For debugging low-level details, it's always useful to check the generated C code. e.g.
echo 'echo "hello, world"' > x.nim
mkdir tmp
nim c --nimcache:tmp x.nim
Now you can find the source in tmp/@mx.nim.c.
Let's search for our string:
static const struct {
NI cap; NIM_CHAR data[12+1];
} TM__6x2C9bN0rvuU6HnSvx4zF9aQ_3 = { 12 | NIM_STRLIT_FLAG, "hello, world" };
So it's put in a struct, with the first member being "cap". Suspicious already :)
Obviously, 12 is the string length, so cap must be the length prefix. What is NIM_STRLIT_FLAG? It's defined in nimbase.h (on my computer, /usr/lib/nim/lib/nimbase.h).
#define NIM_STRLIT_FLAG ((NU)(1) << ((NIM_INTBITS) - 2)) /* This has to be the same as system.strlitFlag! */
NIM_INTBITS appears to be the word size of the target architecture. On my computer it's 64.
We can calculate the expressions then:
12 | (1 << 62) /* = 0x4000000C in hex. */
Finally, Q: what is @ in ASCII? A: 0x40. Most modern computers are little-endian, so the leftmost byte is stored last. That's why you're seeing the @ sign.
(In fact, if you open the file in a pager, you will see something like ^L^@^@^@^@^@^@@hello, world. ^L is form feed, ASCII 0x0C. ^@ is null, as control toggles the 7th bit, turning 0x40 -> 0x00.)
So, to answer your question: it is an internal flag for string literals, encoded into the length prefix. You probably don't want to get rid of it.
...rare exception: if you store lots of small constant strings during compile-time in an array, you can try storing them as cstrings to save some space. e.g.
const many_strings = [cstring"str1", cstring"str2", ... cstring"str99999"]
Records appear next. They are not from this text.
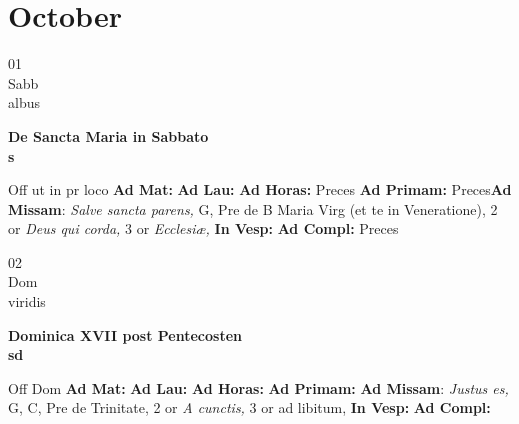\documentclass[10pt, openany]{book}
\begin{document}
    \chapter{October}
                    
    \begin{center}
        \begin{minipage}{3.5in}
            \vspace{2em}
            \begin{minipage}{0.5in}
                {\Huge 01} \\
                {\normalsize Sabb} \\
                {\normalsize albus}
            \end{minipage}
            \begin{minipage}{3.0in}
                \textbf{ \large De Sancta Maria in Sabbato \\
                \textnormal{\normalsize s}} \\ 
            \end{minipage}
            \begin{justify}Off ut in pr loco
                \textbf{Ad Mat: }
                \textbf{Ad Lau: }
                \textbf{Ad Horas: }Preces
                \textbf{Ad Primam: }Preces\textbf{Ad Missam}: \textit{Salve sancta parens,} G, Pre de B Maria Virg (et te in Veneratione), 2 or \textit{Deus qui corda,} 3 or \textit{Ecclesiæ,}  
                \textbf{In Vesp: }
                \textbf{Ad Compl: }Preces
            \end{justify}
        \end{minipage}
    \end{center}

    \begin{center}
        \begin{minipage}{3.5in}
            \vspace{2em}
            \begin{minipage}{0.5in}
                {\Huge 02} \\
                {\normalsize Dom} \\
                {\normalsize viridis}
            \end{minipage}
            \begin{minipage}{3.0in}
                \textbf{ \large Dominica XVII post Pentecosten \\
                \textnormal{\normalsize sd}} \\ 
            \end{minipage}
            \begin{justify}Off Dom
                \textbf{Ad Mat: }
                \textbf{Ad Lau: }
                \textbf{Ad Horas: }
                \textbf{Ad Primam: }\textbf{Ad Missam}: \textit{Justus es,} G, C, Pre de Trinitate, 2 or \textit{A cunctis,} 3 or ad libitum,  
                \textbf{In Vesp: }
                \textbf{Ad Compl: }
            \end{justify}
        \end{minipage}
    \end{center}
\end{document}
# output is something like {"str1", "str2", ... "str99999"}
This way, the length prefix need not be saved in the binary. OTOH this also means that determining the strings' length will be O(N) (as with C strlen). So use with caution.
Thanks for the explanation!
const many_strings = [cstring"str1", cstring"str2", ... cstring"str99999"]
# output is something like {"str1", "str2", ... "str99999"}
Really helpful, thanks :)